* Extrait choisi:
À la recherche du moi

Esprit ! Es-tu là ?





S’accrocher à une notion ordinaire du moi, ou ego, est la source de toute notre souffrance et de notre confusion. L’ironie est que lorsque nous cherchons ce « moi » que nous chérissons et protégeons, nous ne le trouvons même pas. Le moi est sournois et insaisissable. Lorsque nous disons « je suis vieux », nous faisons référence à notre corps en tant que moi. Quand nous disons « mon corps », le moi devient le propriétaire du corps. Lorsque nous disons « je suis fatigué », le moi est assimilé à des sentiments physiques ou émotionnels. Le moi est nos perceptions lorsque nous disons « je vois », et nos pensées lorsque nous disons « je pense ». Lorsque nous ne parvenons pas à trouver un moi à l’intérieur ou à l’extérieur de ces parties, nous pouvons alors conclure que le moi est ce qui est conscient de toutes ces choses — le connaisseur ou l’esprit.

Mais lorsque nous cherchons l’esprit, nous ne trouvons pas de forme, de couleur ou d’aspect. Cet esprit que nous identifions comme le moi, que nous pourrions appeler le mental-ego, contrôle tout ce que nous faisons. Pourtant, il est introuvable, ce qui est quelque peu effrayant, comme si un fantôme dirigeait notre maison. La maison semble vide, mais toutes les tâches ménagères ont été effectuées. Le lit a été fait, nos chaussures ont été cirées, le thé a été versé et le petit-déjeuner a été préparé.

* But de l'exercice:
Pourriez-vous poursuivre le texte ci-dessus sur la recherche du moi, à partir de sa dernière phrase ?

* Données présentées:
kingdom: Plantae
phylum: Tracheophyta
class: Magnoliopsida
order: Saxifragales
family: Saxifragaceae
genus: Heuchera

==

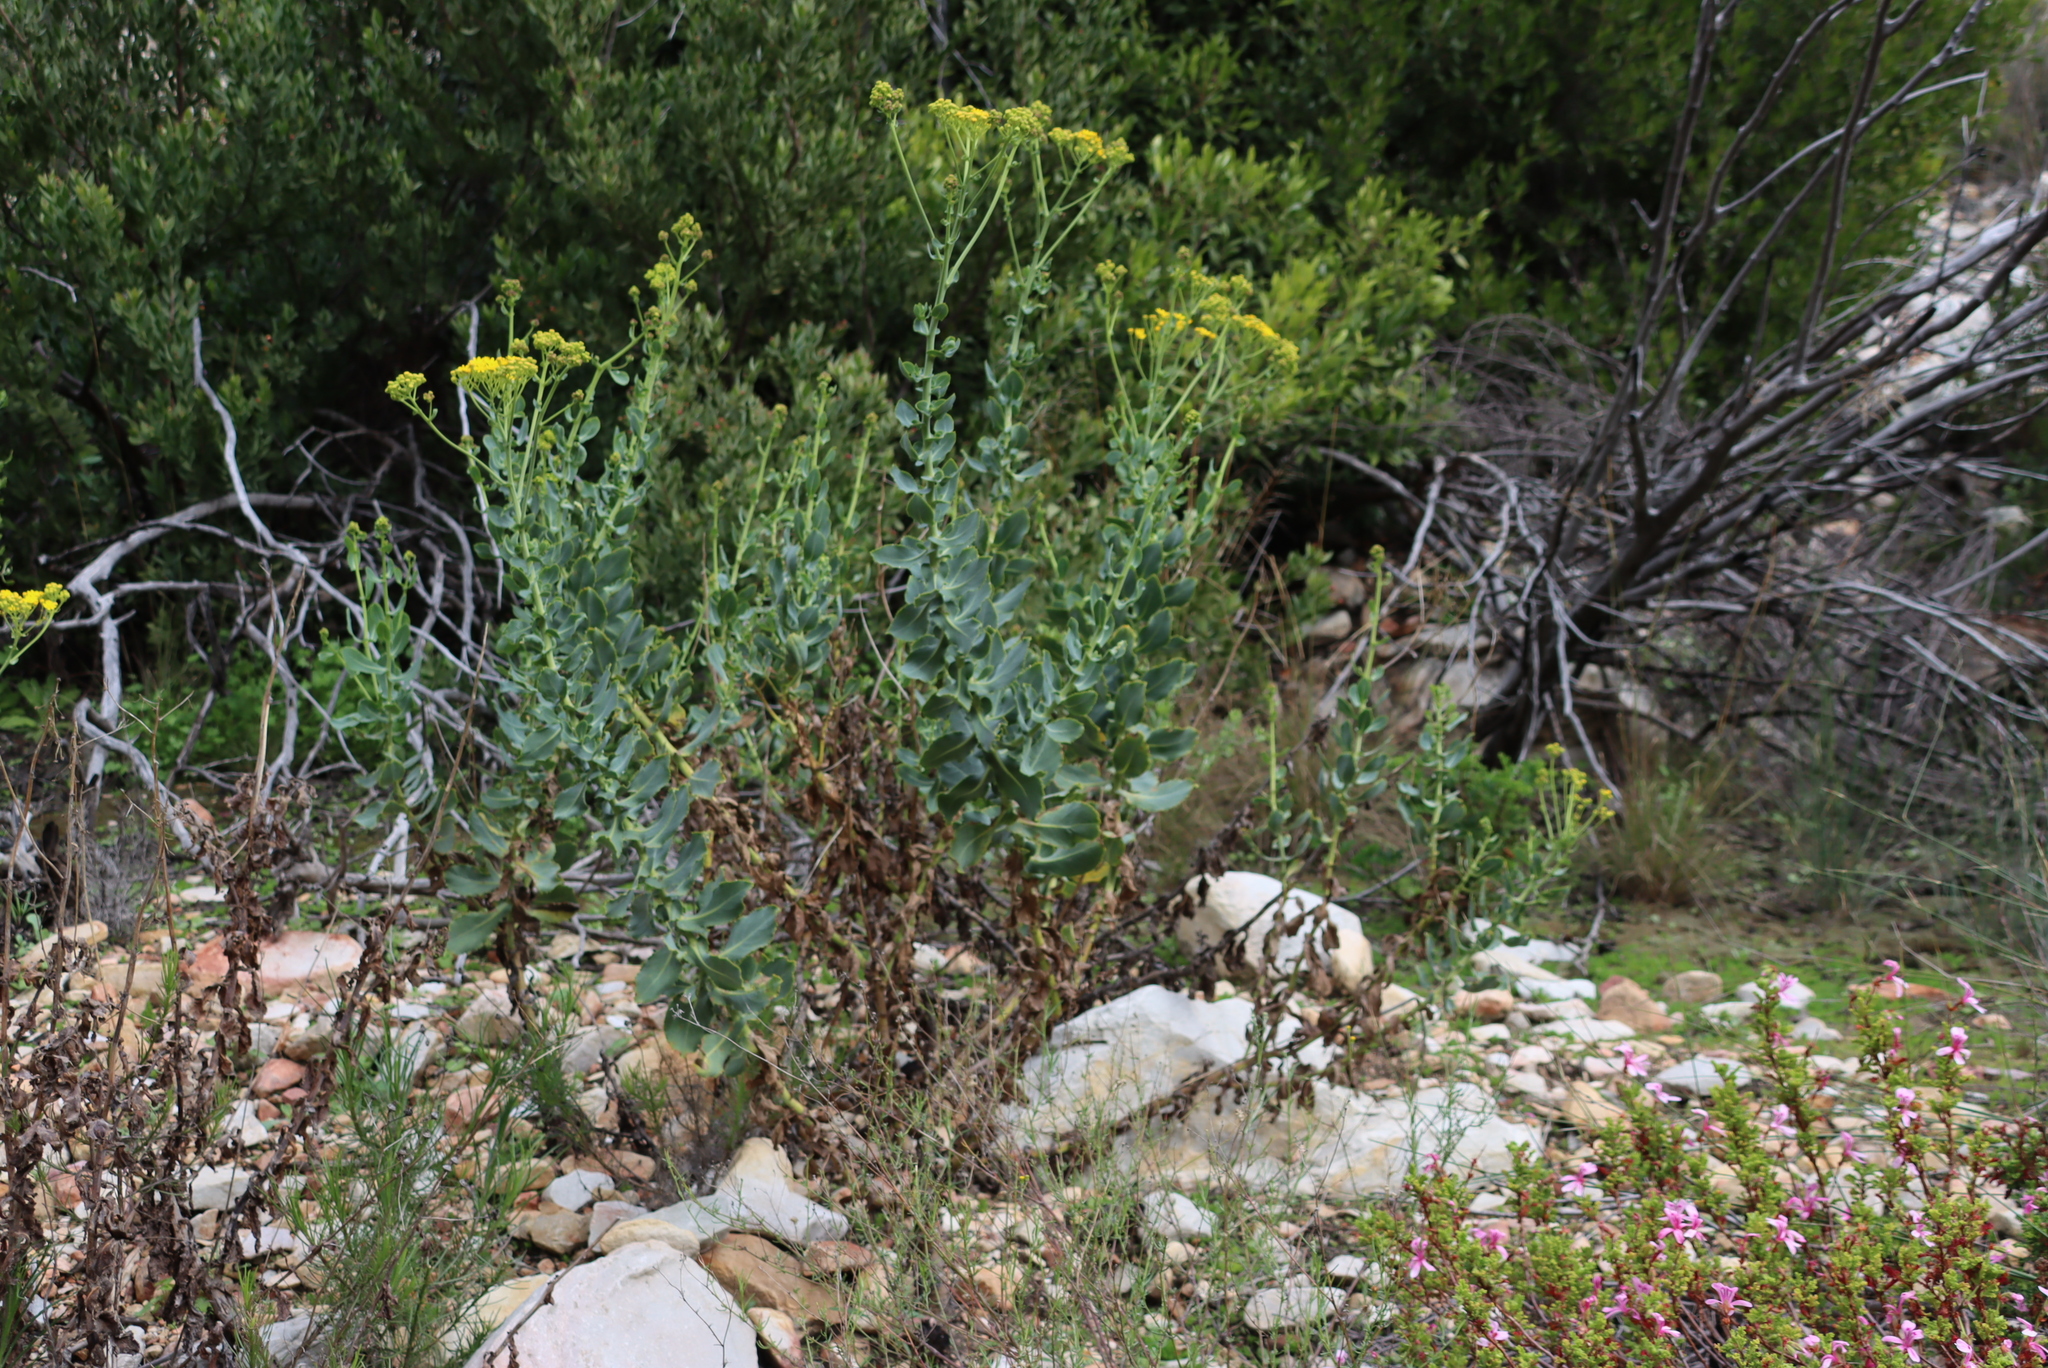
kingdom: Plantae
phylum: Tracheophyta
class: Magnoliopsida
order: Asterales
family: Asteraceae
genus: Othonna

* Résultat ci-dessous:
Le plus drôle, c’est que nous ne nous posons jamais de questions. Nous supposons simplement que quelqu’un ou quelque chose est là. Mais pendant tout ce temps, notre vie a été gérée par un fantôme, et il est temps d’y mettre un terme. D’un côté, le mental-ego nous a servi — mais il ne nous a pas bien servi. Il nous a attirés dans la souffrance du samsara et nous a asservis. Quand le mental-ego nous dit : « Mets-toi en colère », nous nous mettons en colère ; quand il nous dit : « Attache-toi », nous agissons en fonction de nos attachements. Lorsque nous examinons l’arrangement « servile » que nous avons avec notre mental-ego, nous pouvons voir comment il fait pression sur nous, nous joue des tours et nous pousse à faire des choses qui ont des conséquences indésirables.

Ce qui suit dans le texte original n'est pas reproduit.